By Liz Shepherd
SYRACUSE — A Syracuse family is suing the city of Warsaw and two Warsaw Police Department officers after alleged violations of constitutional rights.
Pamela, David and Solomon Gregory are the plaintiffs. Court documents state the plaintiffs’ federal claims are brought pursuant to 42 U.S.C. 1983 to redress the deprivation, under color of state law, of rights secured by the Constitution of the United States. The Gregorys are being represented by Kenneth J. Falk and Stevie J. Pactor, American Civil Liberties Union of Indiana, Indianapolis.
The lawsuit was filed in the United States District Court Northern District of Indiana – South Bend Division on Nov. 29.
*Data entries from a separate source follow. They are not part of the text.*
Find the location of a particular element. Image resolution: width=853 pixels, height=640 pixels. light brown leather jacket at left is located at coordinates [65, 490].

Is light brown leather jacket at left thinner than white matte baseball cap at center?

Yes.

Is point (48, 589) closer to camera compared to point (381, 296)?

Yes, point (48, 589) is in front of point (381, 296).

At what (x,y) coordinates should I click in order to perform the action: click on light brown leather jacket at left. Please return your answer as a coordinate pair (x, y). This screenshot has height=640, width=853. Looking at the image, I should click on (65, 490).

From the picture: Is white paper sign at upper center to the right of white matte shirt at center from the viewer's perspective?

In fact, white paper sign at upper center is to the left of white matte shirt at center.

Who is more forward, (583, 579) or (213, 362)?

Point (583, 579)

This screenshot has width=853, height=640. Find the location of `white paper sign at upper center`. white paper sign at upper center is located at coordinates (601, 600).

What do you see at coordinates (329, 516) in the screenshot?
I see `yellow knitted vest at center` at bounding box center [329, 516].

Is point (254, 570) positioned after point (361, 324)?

Defendants in the case are the City of Warsaw, WPD Chief Scott Whitaker, and WPD Capt. Paul Heaton.
According to the complaint, on Dec. 31, 2021, and into the morning hours of Jan. 1, 2021, Whitaker became concerned his underage daughter was attending a New Year’s party at the Gregorys’ home.
While using a police vehicle and accompanied by Heaton, Whitaker went to the Gregorys’ home and pulled into the residence’s driveway. Heaton then allegedly entered the residence’s garage through a closed door. At the time, there were individuals in the garage who were 18 and older who had a list of people invited to the party, and they told Heaton he could not enter the home. Heaton then left the garage.
Shortly after midnight, Heaton forced the residence’s locked front door open, breaking the doorknob’s lock. He entered the home, announcing himself as a police officer.
Pamela and David, Solomon’s parents, were not home at the time. Solomon was in the basement with friends, and it was later determined that Whitaker’s daughter was not at the home.
One of Solomon’s friends told Solomon an adult had entered the garage and Solomon went to investigate. When Solomon entered the residence’s kitchen, he saw Heaton in the home with a flashlight. Heaton asked Solomon where Whitaker’s daughter was and Solomon said he didn’t think she was there.
Solomon then asked Heaton where his warrant was that justified entry into the home, and Heaton allegedly said he did not need a warrant.
After being assured by several people in the home that Whitaker’s daughter was not there, Heaton left the home through the garage’s back door. Solomon followed Heaton and noticed Whitaker standing near the police vehicle. Heaton then suddenly grabbed Solomon by his shoulder and the back of his arms, and held him for about one minute. After a short period of time, Solomon was able to break free and re-entered his home.
Heaton remained outside the home and called for backup. Syracuse Police officers and deputies with the Kosciusko County Sheriff’s Office came to the property. A number of the young people on the premises received citations for underage drinking; Solomon did not receive a citation.
When Pamela and David returned to the home, Heaton asked if he could be escorted through the residence to once again look for Whitaker’s daughter.
David consented and led Heaton through the home. While in the home, Heaton proceeded to look through cabinet drawers in the residence’s basement. Court documents state Heaton did not have permission to do that, and David told Heaton he did not have permission to search the drawers.
On May 31, the Gregorys filed a notice of tort claim as required by Indiana law and their claim has not been approved and therefore has been deemed to be denied.
Legal claims listed in the suit are as follows:
- Heaton violated the Fourth Amendment by entering the Gregorys’ property and searching it, and by seizing Solomon. Documents further state Whitaker’s actions violated the Fourth Amendment if Whitaker directed Heaton to enter the property or failed to intervene to stop the entry.
- Heaton seizing Solomon represents a tort for which the city of Warsaw is liable or, in the alternative, Heaton is liable, if Heaton was not acting within the scope of his employment.
The Gregorys are requesting a jury trial in the case and are seeking a declaration that the defendants have violated the Gregorys’ rights.